Preti sposati / Contro il clericalismo, ripensare la diversità dei ministeri e delle funzioni

Per il Movimento Internazionale dei Sacerdoti Sposati fondato nel 2003 da don Serrone, spazio nella Chiesa ai preti sposati per combattere il clericalismo (ndr).

La Croix

(Isabelle de Gaulmynin)  Un convegno alla facoltà teologica di Strasburgo ha permesso di aprire alcune piste per riequilibrare i poteri tra preti e laici.
Il clericalismo, ecco il nemico!”. Mantra dei repubblicani anticlericali della fine del XIX secolo, l’espressione è curiosamente diventata, all’inizio di questo XXI secolo, lo slogan favorito dei cattolici per designare ciò che non funziona nella Chiesa. Ecco quindi l’interesse per il convegno organizzato alla fine di aprile dalla facoltà teologica cattolica di Strasburgo, intitolato opportunamente “La tentazione del clericalismo”, che ha riunito una serie di discipline per definire il clericalismo e cominciare ad offrire un inizio di risposta a questo problema.
Ma che cos’è il clericalismo? I canonisti parlano di uno squilibrio nel rapporto tra il prete e il laico, di una “visione elitaria ed esclusiva” della vocazione del prete, per riprendere l’espressione di papa Francesco, che vede in questo una delle cause della “cultura dell’abuso” che ha incancrenito le strutture ecclesiali.
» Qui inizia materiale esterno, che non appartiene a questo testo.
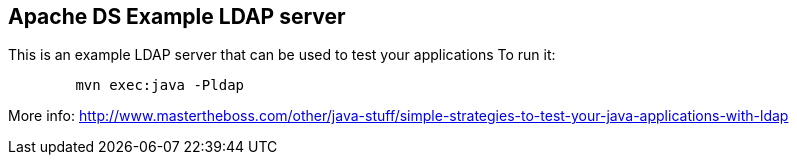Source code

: == Apache DS Example LDAP server

This is an example LDAP server that can be used to test your applications
To run it:
----
	mvn exec:java -Pldap
----

More info: http://www.mastertheboss.com/other/java-stuff/simple-strategies-to-test-your-java-applications-with-ldap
In un’epoca in cui tutte le istituzioni sono oggetto di una grave crisi di fiducia, il rischio sarebbe tuttavia quello di veder nascere tra i cattolici un “anticlericalismo interno” che rimetterebbe in discussione ogni forma di gerarchia, in una sorta di “populismo di Chiesa” che sopprimerebbe i corpi intermedi.
L’intervento di storici come Nicole Lemaître è stato da questo punto di vista rassicurante: ha permesso di constatare che il clericalismo attuale è innanzitutto una costruzione storica, dovuta in gran parte al concilio di Trento. A partire dal XVII secolo, si è operata una “radicalizzazione cattolica” che ha concentrato tutte le funzioni sacre sul prete ordinato, a partire dall’Eucaristia e dalla confessione.
Il primo modo di lottare contro il clericalismo si trova senza dubbio in una migliore conoscenza del diritto canonico, il cui scopo è proprio quello di sanzionare le derive. Come ha notato il canonista Alphonse Borras, “il primo riflesso del vescovo è cercare un avvocato della società civile, dimenticando di rivolgersi verso le proprie autorità giudiziarie”. L’accento messo sulla misericordia ha fatto dimenticare ciò che il diritto canonico può avere di punitivo. Mancano anche luoghi di regolamentazione nelle strutture ecclesiali, che permetterebbero di segnalare le disfunzioni gravi.
Un’altra pista, più teologica, l’apprendimento della libertà spirituale, e il giusto esercizio del loro “potere spirituale” da parte dei preti. Mons. Eric de Moulins-Beaufort, arcivescovo di Reims, ha sviluppato una riflessione sulla figura del “pastore”. “C’è un solo pastore, è Cristo”. Ha fustigato i preti che si prendono loro per pastori. Questo richiede anche la vigilanza delle “pecore”, cioè dei fedeli, che non devono rimanere in un atteggiamento sottomesso o idolatrico.
Ma se la concezione attuale del prete-chierico è in gran parte dovuta alla storia, è senza dubbio possibile ripensarne la definizione. Il canonista Thibault Joubert insiste sull’importanza assunta dalla figura del prete a scapito di quella del vescovo e degli altri ministeri che possono essere esercitati da laici: “Abbiamo avuto una teologia del sacramento dell’ordine concentrata sul sacerdozio. Sussiste oggi una tensione tra due teologie del ministero: la prima concentrata sulla figura sacerdotale del prete, l’altra che parte da una pluralità organica dei ministeri sotto la presidenza del vescovo”. In qualche modo, la concentrazione progressiva sul prete dei compiti un tempo suddivisi in una grande varietà di funzioni sacre è stata deleteria per la diversità dei ruoli nel cattolicesimo. Un difetto di pluralismo che ha alimentato gli abusi di potere che conosciamo.